Assignment: Without including any images, please transcribe all the lines below exactly.

Electronics engineering source data

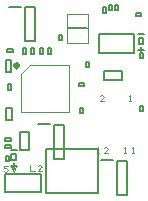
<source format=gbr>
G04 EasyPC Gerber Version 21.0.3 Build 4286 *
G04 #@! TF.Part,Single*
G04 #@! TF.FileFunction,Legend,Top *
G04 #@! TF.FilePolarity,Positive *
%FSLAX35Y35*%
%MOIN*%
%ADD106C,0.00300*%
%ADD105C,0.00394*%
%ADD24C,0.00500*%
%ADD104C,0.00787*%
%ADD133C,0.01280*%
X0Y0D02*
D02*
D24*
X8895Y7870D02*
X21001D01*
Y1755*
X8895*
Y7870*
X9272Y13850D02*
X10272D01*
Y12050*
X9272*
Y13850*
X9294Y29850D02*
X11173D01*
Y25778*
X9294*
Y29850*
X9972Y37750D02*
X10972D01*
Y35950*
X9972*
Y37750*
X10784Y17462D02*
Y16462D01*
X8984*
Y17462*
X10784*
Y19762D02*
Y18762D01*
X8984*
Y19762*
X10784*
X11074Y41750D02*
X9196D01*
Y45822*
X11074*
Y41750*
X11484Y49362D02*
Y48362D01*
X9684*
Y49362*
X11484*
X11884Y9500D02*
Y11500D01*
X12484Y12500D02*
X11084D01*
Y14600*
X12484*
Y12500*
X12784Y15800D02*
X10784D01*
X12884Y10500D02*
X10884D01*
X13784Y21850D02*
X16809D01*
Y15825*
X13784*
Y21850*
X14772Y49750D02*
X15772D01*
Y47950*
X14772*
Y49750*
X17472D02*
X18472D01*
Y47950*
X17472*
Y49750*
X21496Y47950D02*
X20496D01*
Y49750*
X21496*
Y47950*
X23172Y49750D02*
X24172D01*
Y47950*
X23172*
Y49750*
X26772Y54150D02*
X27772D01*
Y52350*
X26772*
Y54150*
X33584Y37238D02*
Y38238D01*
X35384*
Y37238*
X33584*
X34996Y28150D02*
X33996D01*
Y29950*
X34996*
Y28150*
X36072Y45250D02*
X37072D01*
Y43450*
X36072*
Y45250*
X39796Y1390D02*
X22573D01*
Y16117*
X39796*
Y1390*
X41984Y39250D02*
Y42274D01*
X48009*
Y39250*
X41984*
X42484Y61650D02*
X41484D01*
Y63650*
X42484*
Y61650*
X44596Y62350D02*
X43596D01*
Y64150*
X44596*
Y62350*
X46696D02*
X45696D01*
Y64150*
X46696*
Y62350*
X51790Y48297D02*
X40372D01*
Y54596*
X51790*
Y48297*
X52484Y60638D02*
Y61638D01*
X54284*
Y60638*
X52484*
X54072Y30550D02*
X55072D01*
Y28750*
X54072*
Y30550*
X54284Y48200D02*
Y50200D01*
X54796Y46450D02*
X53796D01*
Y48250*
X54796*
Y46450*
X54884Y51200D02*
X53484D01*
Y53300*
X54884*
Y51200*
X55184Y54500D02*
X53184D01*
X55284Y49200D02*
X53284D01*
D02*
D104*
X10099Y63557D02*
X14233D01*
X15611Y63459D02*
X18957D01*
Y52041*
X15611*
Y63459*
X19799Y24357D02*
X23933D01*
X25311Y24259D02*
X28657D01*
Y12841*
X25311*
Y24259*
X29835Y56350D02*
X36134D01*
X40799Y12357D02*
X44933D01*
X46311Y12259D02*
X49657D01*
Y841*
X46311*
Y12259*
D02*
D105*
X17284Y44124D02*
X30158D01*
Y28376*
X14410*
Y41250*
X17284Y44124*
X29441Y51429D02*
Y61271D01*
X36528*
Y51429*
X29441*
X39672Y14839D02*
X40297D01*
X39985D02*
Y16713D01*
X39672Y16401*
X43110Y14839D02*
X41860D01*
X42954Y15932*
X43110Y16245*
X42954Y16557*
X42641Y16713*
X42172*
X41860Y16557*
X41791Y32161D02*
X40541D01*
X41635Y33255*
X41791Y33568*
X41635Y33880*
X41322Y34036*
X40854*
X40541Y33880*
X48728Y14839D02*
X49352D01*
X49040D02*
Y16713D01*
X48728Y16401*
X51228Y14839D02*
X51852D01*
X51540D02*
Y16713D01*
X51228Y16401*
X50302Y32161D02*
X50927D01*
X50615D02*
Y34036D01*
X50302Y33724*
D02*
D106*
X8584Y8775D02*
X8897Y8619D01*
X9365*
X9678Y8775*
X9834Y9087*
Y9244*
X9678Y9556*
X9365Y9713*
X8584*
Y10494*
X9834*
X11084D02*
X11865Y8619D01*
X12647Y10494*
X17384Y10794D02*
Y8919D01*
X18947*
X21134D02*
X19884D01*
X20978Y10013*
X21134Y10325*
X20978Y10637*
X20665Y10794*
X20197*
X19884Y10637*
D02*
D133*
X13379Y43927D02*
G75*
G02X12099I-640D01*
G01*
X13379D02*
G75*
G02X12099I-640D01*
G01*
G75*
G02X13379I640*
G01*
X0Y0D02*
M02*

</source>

Output below:
<source format=gbr>
G04 EasyPC Gerber Version 21.0.3 Build 4286 *
G04 #@! TF.Part,Single*
G04 #@! TF.FileFunction,Legend,Top *
G04 #@! TF.FilePolarity,Positive *
%FSLAX35Y35*%
%MOIN*%
%ADD106C,0.00300*%
%ADD105C,0.00394*%
%ADD24C,0.00500*%
%ADD104C,0.00787*%
%ADD133C,0.01280*%
X0Y0D02*
D02*
D24*
X8895Y7870D02*
X21001D01*
Y1755*
X8895*
Y7870*
X9272Y13850D02*
X10272D01*
Y12050*
X9272*
Y13850*
X9294Y29850D02*
X11173D01*
Y25778*
X9294*
Y29850*
X9972Y37750D02*
X10972D01*
Y35950*
X9972*
Y37750*
X10784Y17462D02*
Y16462D01*
X8984*
Y17462*
X10784*
Y19762D02*
Y18762D01*
X8984*
Y19762*
X10784*
X11074Y41750D02*
X9196D01*
Y45822*
X11074*
Y41750*
X11484Y49362D02*
Y48362D01*
X9684*
Y49362*
X11484*
X11884Y9500D02*
Y11500D01*
X12484Y12500D02*
X11084D01*
Y14600*
X12484*
Y12500*
X12784Y15800D02*
X10784D01*
X12884Y10500D02*
X10884D01*
X13784Y21850D02*
X16809D01*
Y15825*
X13784*
Y21850*
X14772Y49750D02*
X15772D01*
Y47950*
X14772*
Y49750*
X17472D02*
X18472D01*
Y47950*
X17472*
Y49750*
X21496Y47950D02*
X20496D01*
Y49750*
X21496*
Y47950*
X23172Y49750D02*
X24172D01*
Y47950*
X23172*
Y49750*
X26772Y54150D02*
X27772D01*
Y52350*
X26772*
Y54150*
X33584Y37238D02*
Y38238D01*
X35384*
Y37238*
X33584*
X34996Y28150D02*
X33996D01*
Y29950*
X34996*
Y28150*
X36072Y45250D02*
X37072D01*
Y43450*
X36072*
Y45250*
X39796Y1390D02*
X22573D01*
Y16117*
X39796*
Y1390*
X41984Y39250D02*
Y42274D01*
X48009*
Y39250*
X41984*
X42484Y61650D02*
X41484D01*
Y63650*
X42484*
Y61650*
X44596Y62350D02*
X43596D01*
Y64150*
X44596*
Y62350*
X46696D02*
X45696D01*
Y64150*
X46696*
Y62350*
X51790Y48297D02*
X40372D01*
Y54596*
X51790*
Y48297*
X52484Y60638D02*
Y61638D01*
X54284*
Y60638*
X52484*
X54072Y30550D02*
X55072D01*
Y28750*
X54072*
Y30550*
X54284Y48200D02*
Y50200D01*
X54796Y46450D02*
X53796D01*
Y48250*
X54796*
Y46450*
X54884Y51200D02*
X53484D01*
Y53300*
X54884*
Y51200*
X55184Y54500D02*
X53184D01*
X55284Y49200D02*
X53284D01*
D02*
D104*
X10099Y63557D02*
X14233D01*
X15611Y63459D02*
X18957D01*
Y52041*
X15611*
Y63459*
X19799Y24357D02*
X23933D01*
X25311Y24259D02*
X28657D01*
Y12841*
X25311*
Y24259*
X29835Y56350D02*
X36134D01*
X40799Y12357D02*
X44933D01*
X46311Y12259D02*
X49657D01*
Y841*
X46311*
Y12259*
D02*
D105*
X17284Y44124D02*
X30158D01*
Y28376*
X14410*
Y41250*
X17284Y44124*
X29441Y51429D02*
Y61271D01*
X36528*
Y51429*
X29441*
X39672Y14839D02*
X40297D01*
X39985D02*
Y16713D01*
X39672Y16401*
X43110Y14839D02*
X41860D01*
X42954Y15932*
X43110Y16245*
X42954Y16557*
X42641Y16713*
X42172*
X41860Y16557*
X41791Y32161D02*
X40541D01*
X41635Y33255*
X41791Y33568*
X41635Y33880*
X41322Y34036*
X40854*
X40541Y33880*
X48728Y14839D02*
X49352D01*
X49040D02*
Y16713D01*
X48728Y16401*
X51228Y14839D02*
X51852D01*
X51540D02*
Y16713D01*
X51228Y16401*
X50302Y32161D02*
X50927D01*
X50615D02*
Y34036D01*
X50302Y33724*
D02*
D106*
X8584Y8775D02*
X8897Y8619D01*
X9365*
X9678Y8775*
X9834Y9087*
Y9244*
X9678Y9556*
X9365Y9713*
X8584*
Y10494*
X9834*
X11084D02*
X11865Y8619D01*
X12647Y10494*
X17384Y10794D02*
Y8919D01*
X18947*
X21134D02*
X19884D01*
X20978Y10013*
X21134Y10325*
X20978Y10637*
X20665Y10794*
X20197*
X19884Y10637*
D02*
D133*
X13379Y43927D02*
G75*
G02X12099I-640D01*
G01*
X13379D02*
G75*
G02X12099I-640D01*
G01*
G75*
G02X13379I640*
G01*
X0Y0D02*
M02*

</source>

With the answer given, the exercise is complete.